Greg Archer ist Experte für Schadstoffreduzierung in Fahrzeugabgasen, war Berater der britischen Regierung und ist nun beim Think Tank "Transport & Environment“. Er kritisiert die deutsche Haltung: "Da besteht ganz offensichtlich ein großer Unterschied zwischen dem, was Politiker in Deutschland sagen, und dem, was sie in Brüssel tun. Die Europäische Kommission wollte den neuen Test ja gerade deshalb, um die legalen Schlupflöcher, die es im jetzigen Test gibt, zu stopfen. beenden. Was jetzt aber passiert ist, dass genau die wieder durch die Hintertür eingeführt werden soll. Das ist Heuchelei."
Das Bundesumweltministerium steht dagegen auf dem Standpunkt, die bisherigen Vorgaben seien streng genug. Man habe vor, diese "weder zu verwässern noch zu verschärfen", heißt es in einer Antwort auf eine Panorama Anfrage. Deswegen könnten "in diesem Verfahren keine aus Umweltsicht unliebsamen 'Schlupflöcher' oder 'unfair flexibilities' herausgerechnet werden."
Umwelthilfe: Ministerin wusste Bescheid
Auch die Umweltverbände behaupten, Hendricks gucke schon lange weg. Immer wieder habe man die Ministerin persönlich darum gebeten, etwas zu unternehmen, erzählt Jürgen Resch von der Umwelthilfe: "Wir sind uns innerhalb der Verbände, ich glaube auch in weiten Teilen der Experten des Umweltbundesamtes, sofern sie das frei sagen dürfen, einig, dass solche Abweichungen nur durch Tricksereien zustande kommen können. Beim ersten Gespräch mit ihr habe ich sie darauf angesprochen, dass es ein Riesenproblem in Deutschland gibt, eben mit diesen abweichenden Werten und hab sie auch drum gebeten tätig zu werden."

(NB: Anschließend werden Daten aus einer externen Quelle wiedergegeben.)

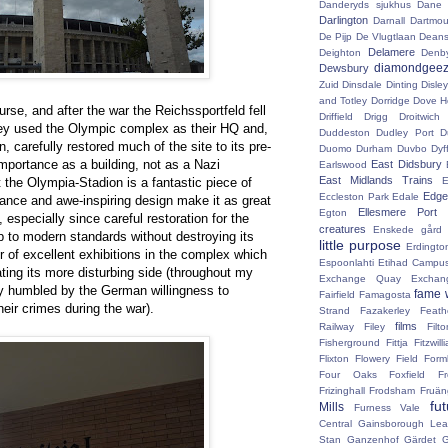
Danderyds sjukhus
Dane
Darlington
Darnall
Dartmou
De Pijp
De Vlugtlaan
Deans
Delamere
Deighton
Denb
diamondgeez
Dewsbury
Zuid
Dinsdale
Dinting
Disley
and Totley
Dorridge
Dove H
course, and after the war the Reichssportfeld fell
Driffield
Drigg
Droitwic
hey used the Olympic complex as their HQ and,
Duddeston
Dudley Port
D
on, carefully restored much of the site to its pre-
Duomo
Durham
Duvbo
Dyf
mportance as a building, not as a Nazi
East Didsbury
Earlswood
East Midlands Trains
the Olympia-Stadion is a fantastic piece of
E
Edge 
Eccleston Park
Edale
ance and awe-inspiring design make it as great
Ellesmere Port
Egton
 especially since careful restoration for the
creatures
Enskede gård
p to modern standards without destroying its
little purpose
Erdingto
r of excellent exhibitions in the complex which
Espoonlahti
Etihad Campu
ating its more disturbing side (throughout my
Exchange Quay
Exchan
ly humbled by the German willingness to
fame 
Fairfield
Famagosta
eir crimes during the war).
Strand
Fazakerley
Feath
films
Railway
Filey
Fil
Fisherground
Fittja
Fitzwill
Flixton
Flowery Field
Form
Four Oaks
Foxfield
F
Frizinghall
Frodsham
Fruän
fu
Mills
Furness Vale
Central
Gainsborough Le
Stan
Ganzenhof
Gärdet
G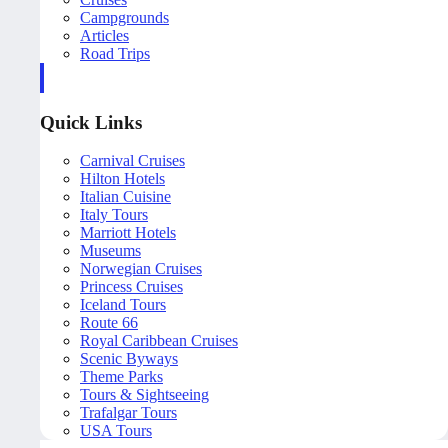
Campgrounds
Articles
Road Trips
Quick Links
Carnival Cruises
Hilton Hotels
Italian Cuisine
Italy Tours
Marriott Hotels
Museums
Norwegian Cruises
Princess Cruises
Iceland Tours
Route 66
Royal Caribbean Cruises
Scenic Byways
Theme Parks
Tours & Sightseeing
Trafalgar Tours
USA Tours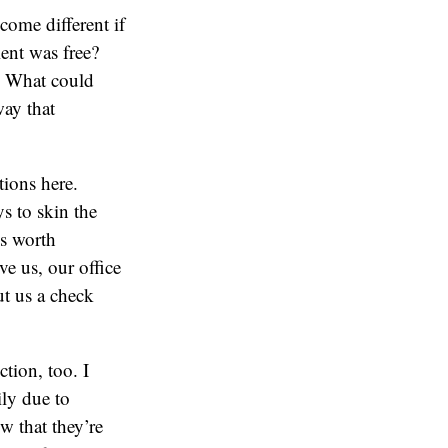
me different if
ient was free?
? What could
way that
tions here.
s to skin the
’s worth
e us, our office
ut us a check
tion, too. I
ily due to
w that they’re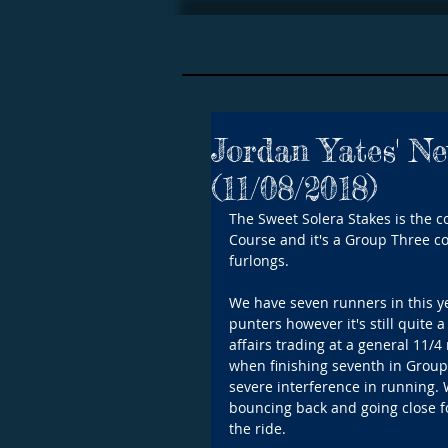
Jordan Yates' N
(11/08/2018)
The Sweet Solera Stakes is the co
Course and it's a Group Three con
furlongs. 
We have seven runners in this y
punters however it's still quite 
affairs trading at a general 11/
when finishing seventh in Group
severe interference in running. 
bouncing back and going close fo
the ride.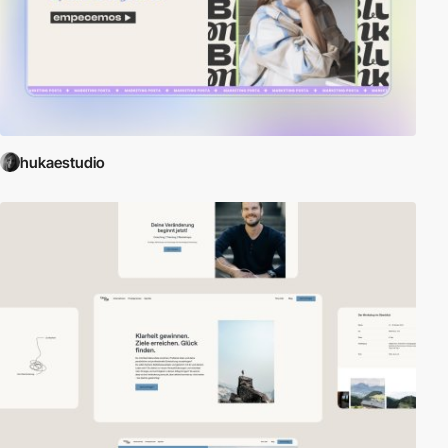
hukaestudio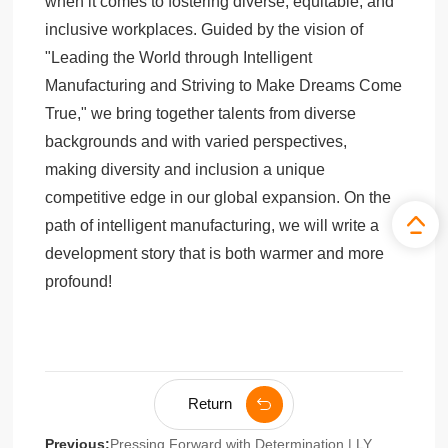
when it comes to fostering diverse, equitable, and
inclusive workplaces. Guided by the vision of
"Leading the World through Intelligent
Manufacturing and Striving to Make Dreams Come
True," we bring together talents from diverse
backgrounds and with varied perspectives,
making diversity and inclusion a unique
competitive edge in our global expansion. On the
path of intelligent manufacturing, we will write a
development story that is both warmer and more
profound!
Return
Previous:
Pressing Forward with Determination | LY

Doch Hendricks unternahm nichts und gibt sich weiterhin ahnungslos: "Ich kann mich nicht erinnern, dass die deutsche Umwelthilfe mich persönlich gemahnt hätte. Wir haben alles in die Wege geleitet, was nötig ist." Schriftlich teilt ihr Ministerium lapidar mit: "Zu Manipulationen bei Abgasgrenzwerten von Diesel-Fahrzeugen sind dem Bundesumweltministerium von der Deutschen Umwelthilfe keine belastbaren Belege vorgelegt worden." Denn dafür brauchte es offenbar erst die Experten der amerikanischen Umweltbehörde. Hendricks' Ministerium dagegen macht auf europäischer Ebene Lobbyismus für die deutsche Autoindustrie.